____ Records provided

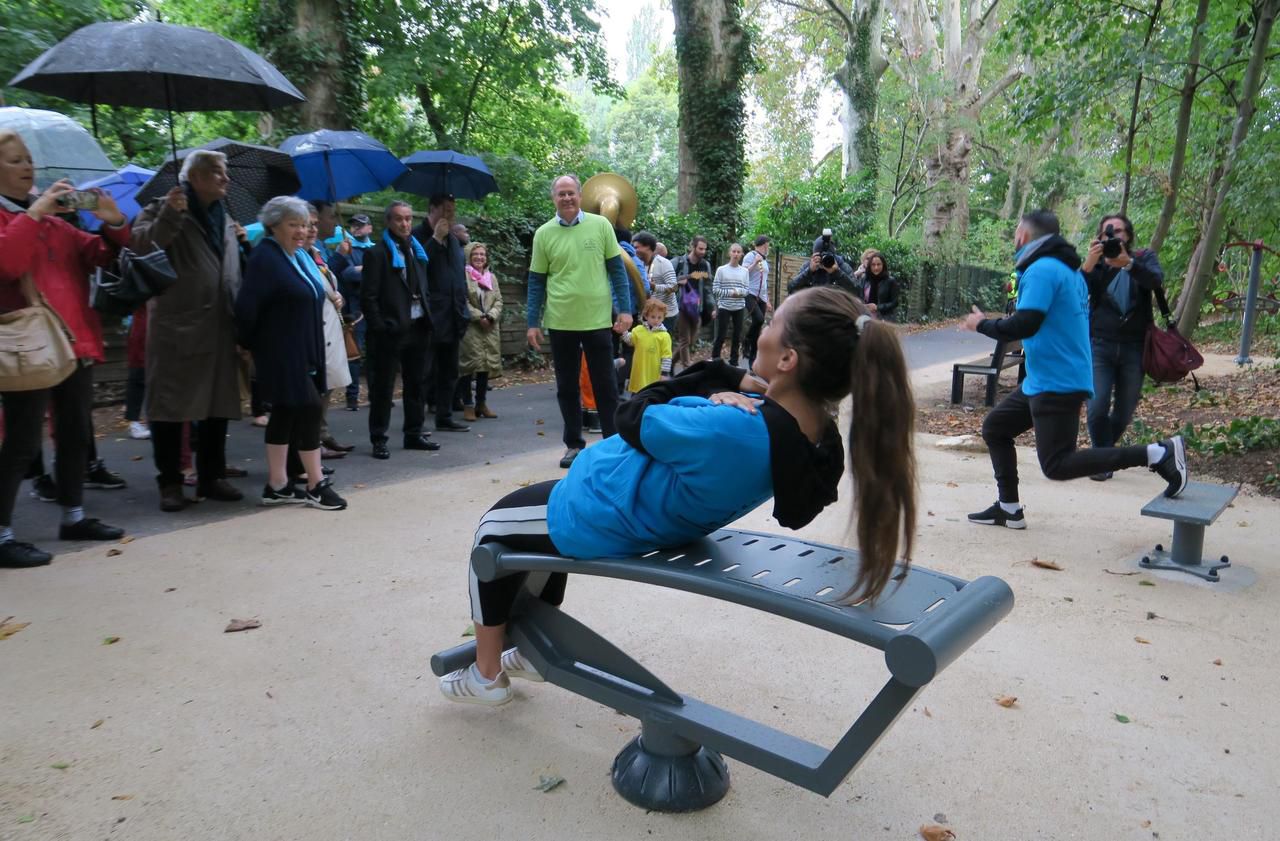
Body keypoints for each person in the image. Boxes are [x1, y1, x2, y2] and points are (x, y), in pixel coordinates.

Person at [438, 286, 918, 704]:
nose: (764, 328)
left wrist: (719, 379)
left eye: (773, 321)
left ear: (788, 359)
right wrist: (741, 391)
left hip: (598, 510)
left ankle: (487, 674)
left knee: (493, 532)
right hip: (639, 510)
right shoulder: (813, 435)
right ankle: (525, 643)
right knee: (529, 541)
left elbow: (634, 411)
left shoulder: (734, 429)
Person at [963, 210, 1188, 531]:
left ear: (1024, 236)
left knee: (1057, 464)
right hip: (1046, 378)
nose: (1014, 237)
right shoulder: (1068, 270)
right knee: (996, 428)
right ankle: (1009, 507)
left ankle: (1157, 453)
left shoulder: (1042, 269)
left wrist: (981, 324)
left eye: (1016, 231)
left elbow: (1027, 321)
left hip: (1057, 381)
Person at [0, 129, 129, 567]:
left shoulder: (57, 224)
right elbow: (8, 264)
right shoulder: (23, 221)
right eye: (16, 160)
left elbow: (101, 255)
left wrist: (112, 223)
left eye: (29, 159)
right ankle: (2, 533)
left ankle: (74, 516)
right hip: (28, 345)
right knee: (20, 441)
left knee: (76, 435)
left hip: (75, 341)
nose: (28, 167)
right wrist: (34, 211)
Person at [131, 149, 245, 511]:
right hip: (178, 324)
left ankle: (212, 476)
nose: (225, 178)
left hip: (220, 324)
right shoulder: (162, 206)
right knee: (170, 407)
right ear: (193, 177)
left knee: (216, 405)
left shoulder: (224, 215)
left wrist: (242, 243)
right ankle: (170, 483)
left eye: (224, 172)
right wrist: (169, 215)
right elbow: (141, 246)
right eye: (216, 172)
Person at [234, 196, 347, 511]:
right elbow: (246, 308)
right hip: (281, 350)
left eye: (303, 225)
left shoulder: (295, 256)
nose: (300, 231)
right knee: (309, 407)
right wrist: (248, 343)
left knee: (285, 412)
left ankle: (278, 485)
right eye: (292, 225)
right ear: (274, 225)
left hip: (304, 347)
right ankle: (315, 483)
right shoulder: (265, 257)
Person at [526, 174, 633, 470]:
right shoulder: (543, 234)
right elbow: (536, 282)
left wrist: (625, 310)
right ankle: (573, 444)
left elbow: (617, 272)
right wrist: (532, 322)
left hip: (598, 319)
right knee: (567, 387)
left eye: (571, 193)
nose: (567, 198)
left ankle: (613, 442)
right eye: (561, 194)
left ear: (580, 195)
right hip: (560, 321)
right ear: (554, 198)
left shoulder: (600, 226)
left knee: (606, 385)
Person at [1082, 213, 1165, 481]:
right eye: (1107, 233)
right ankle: (1101, 460)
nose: (1113, 237)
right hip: (1100, 345)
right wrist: (1089, 266)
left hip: (1134, 347)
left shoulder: (1143, 258)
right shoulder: (1096, 264)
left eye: (1118, 231)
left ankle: (1102, 455)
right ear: (1100, 237)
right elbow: (1077, 294)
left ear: (1127, 235)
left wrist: (1128, 264)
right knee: (1096, 406)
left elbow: (1154, 281)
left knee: (1124, 409)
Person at [360, 201, 439, 459]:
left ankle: (414, 433)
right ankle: (379, 438)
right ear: (388, 222)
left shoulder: (417, 252)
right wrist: (381, 327)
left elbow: (423, 287)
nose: (404, 224)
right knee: (383, 388)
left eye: (407, 219)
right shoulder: (377, 254)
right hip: (391, 332)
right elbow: (368, 298)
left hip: (418, 327)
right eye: (398, 219)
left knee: (416, 384)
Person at [413, 194, 471, 432]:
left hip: (454, 314)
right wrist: (436, 239)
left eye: (452, 210)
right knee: (424, 371)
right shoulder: (418, 235)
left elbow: (458, 274)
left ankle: (445, 416)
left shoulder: (455, 241)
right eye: (446, 210)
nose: (450, 215)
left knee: (449, 371)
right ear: (432, 209)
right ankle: (415, 424)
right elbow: (417, 267)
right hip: (430, 317)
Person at [302, 205, 354, 457]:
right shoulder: (301, 253)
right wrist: (342, 256)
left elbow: (327, 281)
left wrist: (338, 294)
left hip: (329, 326)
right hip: (315, 330)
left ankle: (321, 434)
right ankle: (313, 441)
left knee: (327, 385)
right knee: (316, 387)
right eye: (330, 215)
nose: (333, 220)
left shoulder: (318, 251)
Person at [327, 213, 374, 411]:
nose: (356, 228)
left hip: (376, 308)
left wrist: (362, 270)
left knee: (376, 354)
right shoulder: (345, 249)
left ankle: (377, 394)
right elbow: (347, 275)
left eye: (361, 225)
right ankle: (352, 397)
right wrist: (368, 271)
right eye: (354, 225)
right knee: (354, 353)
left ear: (369, 228)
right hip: (355, 311)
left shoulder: (376, 249)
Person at [457, 241, 503, 421]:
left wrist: (491, 316)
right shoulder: (463, 276)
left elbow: (498, 300)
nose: (479, 257)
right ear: (468, 256)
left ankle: (481, 403)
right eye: (475, 254)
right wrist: (479, 317)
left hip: (490, 327)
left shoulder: (491, 277)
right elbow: (462, 299)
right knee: (468, 365)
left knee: (486, 365)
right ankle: (468, 404)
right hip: (471, 326)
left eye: (482, 254)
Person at [671, 236, 712, 372]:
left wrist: (712, 306)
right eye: (700, 248)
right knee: (685, 340)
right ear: (692, 247)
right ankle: (687, 369)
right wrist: (677, 281)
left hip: (696, 307)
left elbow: (708, 287)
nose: (703, 252)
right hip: (682, 306)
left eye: (705, 249)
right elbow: (665, 278)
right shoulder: (679, 262)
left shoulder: (705, 265)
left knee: (691, 341)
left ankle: (669, 364)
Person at [621, 297, 673, 394]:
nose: (656, 320)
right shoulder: (638, 330)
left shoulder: (664, 336)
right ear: (646, 316)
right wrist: (623, 330)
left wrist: (664, 373)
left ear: (663, 317)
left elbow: (667, 357)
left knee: (650, 395)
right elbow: (630, 340)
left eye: (659, 317)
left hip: (654, 374)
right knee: (636, 394)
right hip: (639, 372)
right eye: (653, 317)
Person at [632, 231, 678, 334]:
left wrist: (654, 287)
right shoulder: (639, 264)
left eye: (637, 247)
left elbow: (674, 287)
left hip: (666, 316)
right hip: (649, 315)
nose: (634, 251)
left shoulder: (663, 263)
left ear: (648, 247)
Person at [711, 243, 749, 366]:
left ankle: (734, 361)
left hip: (739, 307)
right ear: (729, 253)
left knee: (737, 335)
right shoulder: (721, 270)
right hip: (724, 306)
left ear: (742, 254)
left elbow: (746, 290)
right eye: (734, 251)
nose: (736, 254)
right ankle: (715, 359)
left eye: (738, 252)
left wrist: (738, 293)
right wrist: (730, 293)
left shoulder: (745, 271)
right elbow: (715, 289)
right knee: (721, 335)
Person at [741, 235, 772, 368]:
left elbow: (764, 281)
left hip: (762, 297)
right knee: (759, 319)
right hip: (750, 294)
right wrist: (754, 262)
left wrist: (768, 300)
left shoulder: (765, 260)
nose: (768, 247)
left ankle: (752, 359)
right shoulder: (750, 255)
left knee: (758, 326)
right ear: (764, 244)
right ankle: (746, 341)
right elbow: (742, 273)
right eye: (768, 245)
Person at [852, 250, 902, 322]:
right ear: (869, 266)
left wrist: (878, 307)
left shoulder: (890, 281)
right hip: (866, 317)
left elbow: (895, 303)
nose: (876, 267)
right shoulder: (865, 279)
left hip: (884, 320)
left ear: (883, 265)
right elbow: (860, 295)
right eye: (873, 265)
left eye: (879, 264)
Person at [787, 249, 858, 297]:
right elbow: (791, 288)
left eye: (827, 256)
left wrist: (837, 272)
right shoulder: (808, 266)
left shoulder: (842, 266)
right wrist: (809, 271)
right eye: (819, 256)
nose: (822, 260)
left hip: (837, 311)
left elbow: (856, 291)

________

#### Task
Beginning with the line that holds "right ear: (729, 253)" and ending with the last line of the data, copy each line exactly and add nothing.

#### Exercise response
right ear: (729, 253)
left knee: (737, 335)
right shoulder: (721, 270)
right hip: (724, 306)
left ear: (742, 254)
left elbow: (746, 290)
right eye: (734, 251)
nose: (736, 254)
right ankle: (715, 359)
left eye: (738, 252)
left wrist: (738, 293)
right wrist: (730, 293)
left shoulder: (745, 271)
right elbow: (715, 289)
right knee: (721, 335)
Person at [741, 235, 772, 368]:
left elbow: (764, 281)
left hip: (762, 297)
right knee: (759, 319)
right hip: (750, 294)
right wrist: (754, 262)
left wrist: (768, 300)
left shoulder: (765, 260)
nose: (768, 247)
left ankle: (752, 359)
right shoulder: (750, 255)
left knee: (758, 326)
right ear: (764, 244)
right ankle: (746, 341)
right elbow: (742, 273)
right eye: (768, 245)
Person at [852, 250, 902, 322]:
right ear: (869, 266)
left wrist: (878, 307)
left shoulder: (890, 281)
right hip: (866, 317)
left elbow: (895, 303)
nose: (876, 267)
right shoulder: (865, 279)
left hip: (884, 320)
left ear: (883, 265)
right elbow: (860, 295)
right eye: (873, 265)
left eye: (879, 264)
Person at [787, 249, 858, 297]:
right elbow: (791, 288)
left eye: (827, 256)
left wrist: (837, 272)
right shoulder: (808, 266)
left shoulder: (842, 266)
right wrist: (809, 271)
right eye: (819, 256)
nose: (822, 260)
left hip: (837, 311)
left elbow: (856, 291)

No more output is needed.